» Collected data:

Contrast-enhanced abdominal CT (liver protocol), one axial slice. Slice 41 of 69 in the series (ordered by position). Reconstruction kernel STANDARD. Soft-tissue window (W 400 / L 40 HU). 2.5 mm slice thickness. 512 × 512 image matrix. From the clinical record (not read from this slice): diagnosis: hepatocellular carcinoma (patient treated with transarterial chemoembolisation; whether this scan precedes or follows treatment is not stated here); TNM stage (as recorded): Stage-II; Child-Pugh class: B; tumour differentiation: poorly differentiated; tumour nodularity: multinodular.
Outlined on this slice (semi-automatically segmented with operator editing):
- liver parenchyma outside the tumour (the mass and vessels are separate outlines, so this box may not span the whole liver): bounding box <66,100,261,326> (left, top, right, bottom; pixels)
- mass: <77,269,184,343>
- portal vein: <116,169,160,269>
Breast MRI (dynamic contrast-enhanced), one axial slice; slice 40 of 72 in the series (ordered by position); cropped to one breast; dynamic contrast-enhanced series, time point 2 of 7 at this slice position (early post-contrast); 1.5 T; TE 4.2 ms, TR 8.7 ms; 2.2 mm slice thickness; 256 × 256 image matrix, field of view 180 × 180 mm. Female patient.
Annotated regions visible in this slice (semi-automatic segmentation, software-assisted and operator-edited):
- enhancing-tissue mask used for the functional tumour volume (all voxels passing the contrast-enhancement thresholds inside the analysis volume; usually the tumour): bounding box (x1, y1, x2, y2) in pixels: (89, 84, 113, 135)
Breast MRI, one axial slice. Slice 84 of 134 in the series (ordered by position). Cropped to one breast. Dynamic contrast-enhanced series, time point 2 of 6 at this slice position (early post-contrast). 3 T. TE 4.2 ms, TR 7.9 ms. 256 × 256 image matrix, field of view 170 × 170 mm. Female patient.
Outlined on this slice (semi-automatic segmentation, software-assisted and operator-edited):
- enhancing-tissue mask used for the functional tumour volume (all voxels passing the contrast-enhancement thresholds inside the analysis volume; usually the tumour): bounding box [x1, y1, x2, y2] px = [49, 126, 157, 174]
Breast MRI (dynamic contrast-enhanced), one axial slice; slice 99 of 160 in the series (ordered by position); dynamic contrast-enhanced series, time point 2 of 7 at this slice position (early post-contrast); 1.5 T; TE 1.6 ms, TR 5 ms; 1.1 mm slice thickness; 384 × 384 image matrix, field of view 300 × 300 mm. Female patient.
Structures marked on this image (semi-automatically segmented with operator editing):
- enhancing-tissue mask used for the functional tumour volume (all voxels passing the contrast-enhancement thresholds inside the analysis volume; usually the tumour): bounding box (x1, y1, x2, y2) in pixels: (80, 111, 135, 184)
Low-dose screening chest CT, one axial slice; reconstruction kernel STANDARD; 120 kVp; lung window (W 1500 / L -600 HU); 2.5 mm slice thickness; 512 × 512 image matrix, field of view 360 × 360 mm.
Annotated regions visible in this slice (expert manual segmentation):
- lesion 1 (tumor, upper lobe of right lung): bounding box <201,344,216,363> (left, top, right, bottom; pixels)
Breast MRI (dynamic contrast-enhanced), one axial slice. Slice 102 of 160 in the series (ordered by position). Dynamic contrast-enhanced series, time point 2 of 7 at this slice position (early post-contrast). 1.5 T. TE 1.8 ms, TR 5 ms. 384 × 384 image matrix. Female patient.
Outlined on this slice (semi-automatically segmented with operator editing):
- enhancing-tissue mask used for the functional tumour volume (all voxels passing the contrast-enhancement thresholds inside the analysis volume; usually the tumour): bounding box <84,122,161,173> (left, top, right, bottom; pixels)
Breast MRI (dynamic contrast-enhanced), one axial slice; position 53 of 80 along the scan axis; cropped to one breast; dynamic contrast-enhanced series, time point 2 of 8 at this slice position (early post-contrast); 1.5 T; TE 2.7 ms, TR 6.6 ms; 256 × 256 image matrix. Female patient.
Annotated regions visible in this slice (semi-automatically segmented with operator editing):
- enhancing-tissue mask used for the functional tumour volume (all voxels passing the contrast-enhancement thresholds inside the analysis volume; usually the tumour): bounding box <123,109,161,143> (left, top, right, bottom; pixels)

» What is needed: In the records above, find the line containing "Annotated regions visible in this slice (semi-automatically"; please retype it and every line after it through the last line, exactly and with nothing else.

» Exercise answer:
Annotated regions visible in this slice (semi-automatically segmented with operator editing):
- enhancing-tissue mask used for the functional tumour volume (all voxels passing the contrast-enhancement thresholds inside the analysis volume; usually the tumour): bounding box <123,109,161,143> (left, top, right, bottom; pixels)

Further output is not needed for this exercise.